Stored records
·····

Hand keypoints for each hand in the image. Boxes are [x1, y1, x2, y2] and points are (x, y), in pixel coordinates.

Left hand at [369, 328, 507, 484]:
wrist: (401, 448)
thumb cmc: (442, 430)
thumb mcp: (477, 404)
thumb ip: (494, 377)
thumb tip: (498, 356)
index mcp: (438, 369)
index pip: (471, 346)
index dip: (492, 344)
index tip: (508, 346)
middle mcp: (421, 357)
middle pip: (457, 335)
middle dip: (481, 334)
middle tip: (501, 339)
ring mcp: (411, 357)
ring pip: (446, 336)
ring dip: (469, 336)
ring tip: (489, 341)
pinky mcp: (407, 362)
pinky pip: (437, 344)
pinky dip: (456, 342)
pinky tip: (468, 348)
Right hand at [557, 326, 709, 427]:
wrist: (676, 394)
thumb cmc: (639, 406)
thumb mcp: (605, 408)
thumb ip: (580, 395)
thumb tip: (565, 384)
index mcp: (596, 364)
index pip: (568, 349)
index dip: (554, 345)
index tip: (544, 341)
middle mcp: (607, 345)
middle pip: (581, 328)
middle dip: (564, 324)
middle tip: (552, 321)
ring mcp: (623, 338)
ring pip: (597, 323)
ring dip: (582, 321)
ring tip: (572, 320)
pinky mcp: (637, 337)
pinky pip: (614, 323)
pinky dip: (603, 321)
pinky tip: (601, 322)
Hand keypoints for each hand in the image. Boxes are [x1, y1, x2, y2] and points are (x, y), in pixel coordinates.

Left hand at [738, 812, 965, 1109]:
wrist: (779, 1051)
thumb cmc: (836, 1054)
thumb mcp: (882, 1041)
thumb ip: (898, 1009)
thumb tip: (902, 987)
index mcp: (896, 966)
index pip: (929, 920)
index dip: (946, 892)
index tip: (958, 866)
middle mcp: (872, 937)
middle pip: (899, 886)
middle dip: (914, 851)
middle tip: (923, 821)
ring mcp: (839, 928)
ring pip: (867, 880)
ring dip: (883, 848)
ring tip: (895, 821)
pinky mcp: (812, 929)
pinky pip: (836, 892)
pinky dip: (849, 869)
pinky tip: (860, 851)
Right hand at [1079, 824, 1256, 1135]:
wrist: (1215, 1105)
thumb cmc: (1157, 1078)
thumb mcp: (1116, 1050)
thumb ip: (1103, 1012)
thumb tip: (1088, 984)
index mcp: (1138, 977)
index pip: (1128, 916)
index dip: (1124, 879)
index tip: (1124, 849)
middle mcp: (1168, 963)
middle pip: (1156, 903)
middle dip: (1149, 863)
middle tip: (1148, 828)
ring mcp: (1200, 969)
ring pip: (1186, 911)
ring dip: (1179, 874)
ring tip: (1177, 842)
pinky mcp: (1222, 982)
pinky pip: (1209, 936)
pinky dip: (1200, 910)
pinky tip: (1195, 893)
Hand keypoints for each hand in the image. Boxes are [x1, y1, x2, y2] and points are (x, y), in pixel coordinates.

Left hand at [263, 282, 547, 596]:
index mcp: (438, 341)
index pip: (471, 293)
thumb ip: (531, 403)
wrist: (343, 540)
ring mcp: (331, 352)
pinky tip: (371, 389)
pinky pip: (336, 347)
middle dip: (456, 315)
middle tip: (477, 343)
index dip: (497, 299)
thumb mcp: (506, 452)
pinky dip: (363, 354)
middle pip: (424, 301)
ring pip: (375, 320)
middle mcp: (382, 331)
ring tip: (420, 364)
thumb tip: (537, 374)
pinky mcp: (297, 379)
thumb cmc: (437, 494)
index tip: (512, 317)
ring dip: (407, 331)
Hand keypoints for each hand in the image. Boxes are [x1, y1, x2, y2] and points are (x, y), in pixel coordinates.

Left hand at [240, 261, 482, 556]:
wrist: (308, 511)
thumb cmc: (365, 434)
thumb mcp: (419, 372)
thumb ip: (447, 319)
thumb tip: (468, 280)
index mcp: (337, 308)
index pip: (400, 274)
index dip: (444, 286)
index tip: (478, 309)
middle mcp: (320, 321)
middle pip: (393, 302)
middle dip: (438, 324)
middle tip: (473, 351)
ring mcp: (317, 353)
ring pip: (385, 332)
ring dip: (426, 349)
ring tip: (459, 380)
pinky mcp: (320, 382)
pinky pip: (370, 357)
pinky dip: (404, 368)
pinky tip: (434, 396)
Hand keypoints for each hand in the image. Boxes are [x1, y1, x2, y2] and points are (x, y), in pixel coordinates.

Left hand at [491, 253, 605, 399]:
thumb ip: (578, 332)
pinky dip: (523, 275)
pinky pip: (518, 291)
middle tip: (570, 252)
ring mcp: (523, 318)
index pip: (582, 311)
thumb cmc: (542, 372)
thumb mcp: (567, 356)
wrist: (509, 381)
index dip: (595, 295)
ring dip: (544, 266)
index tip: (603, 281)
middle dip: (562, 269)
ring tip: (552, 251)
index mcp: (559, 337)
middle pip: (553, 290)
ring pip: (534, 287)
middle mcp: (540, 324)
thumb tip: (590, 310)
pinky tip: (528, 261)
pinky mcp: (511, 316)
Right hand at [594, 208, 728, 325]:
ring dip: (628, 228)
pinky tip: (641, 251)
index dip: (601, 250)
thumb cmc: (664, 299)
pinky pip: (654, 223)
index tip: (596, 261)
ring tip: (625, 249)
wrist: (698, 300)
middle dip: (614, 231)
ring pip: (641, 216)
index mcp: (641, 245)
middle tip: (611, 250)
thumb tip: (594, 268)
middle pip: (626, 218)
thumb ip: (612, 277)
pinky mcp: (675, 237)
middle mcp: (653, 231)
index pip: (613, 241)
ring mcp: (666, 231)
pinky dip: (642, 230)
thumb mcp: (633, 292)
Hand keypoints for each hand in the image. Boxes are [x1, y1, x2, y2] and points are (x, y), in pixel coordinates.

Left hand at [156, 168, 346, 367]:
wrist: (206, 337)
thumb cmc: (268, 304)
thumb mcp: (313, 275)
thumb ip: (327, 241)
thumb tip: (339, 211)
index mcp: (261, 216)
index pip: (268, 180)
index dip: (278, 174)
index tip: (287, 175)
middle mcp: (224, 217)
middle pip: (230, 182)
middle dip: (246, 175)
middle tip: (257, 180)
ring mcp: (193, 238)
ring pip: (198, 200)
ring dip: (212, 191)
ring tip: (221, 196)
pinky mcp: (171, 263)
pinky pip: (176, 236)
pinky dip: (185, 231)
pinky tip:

·····

_What to produce_: Using the entries above, find all lines with "wrist". Copy them.

_Exercise answer_:
wrist: (401, 448)
wrist: (676, 394)
wrist: (779, 1051)
wrist: (1215, 1105)
wrist: (343, 540)
wrist: (308, 511)
wrist: (509, 381)
wrist: (698, 300)
wrist: (206, 337)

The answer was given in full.